__DATA SHOWN__.
- - -
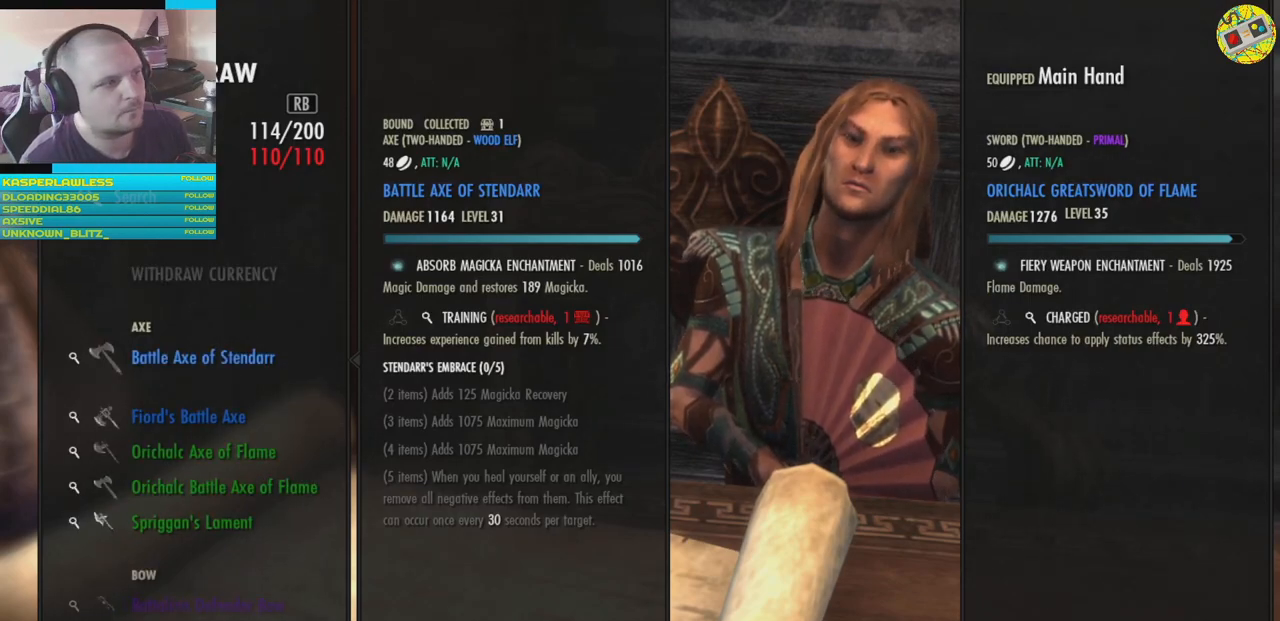
{"buttons": [], "left_stick": "center", "right_stick": "center", "events": [[267, "R1", "down"], [400, "R1", "up"]]}
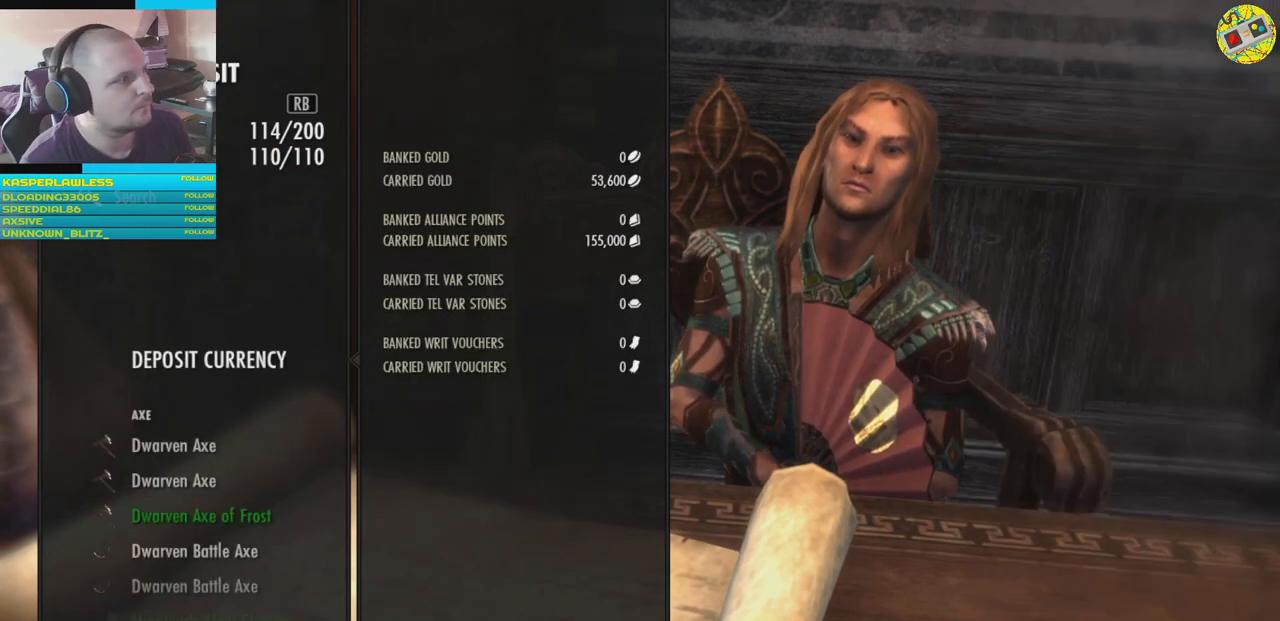
{"buttons": ["DPAD_DOWN"], "left_stick": "center", "right_stick": "center", "events": [[450, "DPAD_DOWN", "down"]]}
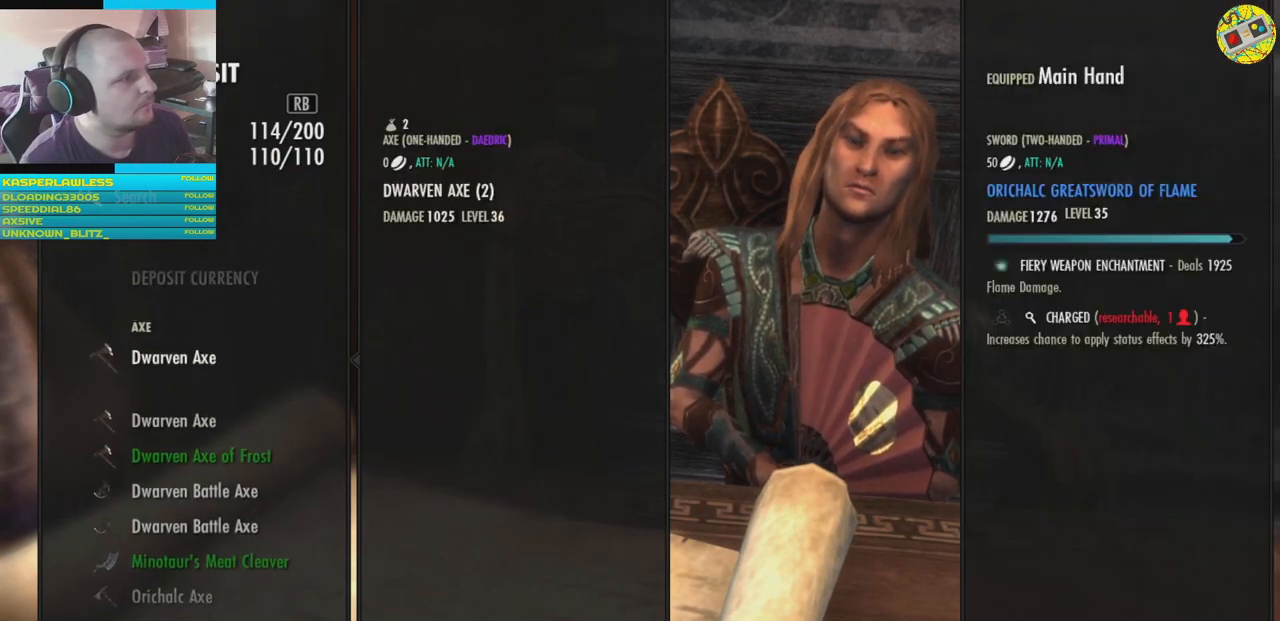
{"buttons": [], "left_stick": "center", "right_stick": "center", "events": [[67, "DPAD_DOWN", "up"]]}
- - -
Starting with the top line, write out all the data above exactly; keep the pictures out.

{"buttons": [], "left_stick": "center", "right_stick": "center", "events": [[267, "R1", "down"], [400, "R1", "up"]]}
{"buttons": ["DPAD_DOWN"], "left_stick": "center", "right_stick": "center", "events": [[450, "DPAD_DOWN", "down"]]}
{"buttons": [], "left_stick": "center", "right_stick": "center", "events": [[67, "DPAD_DOWN", "up"]]}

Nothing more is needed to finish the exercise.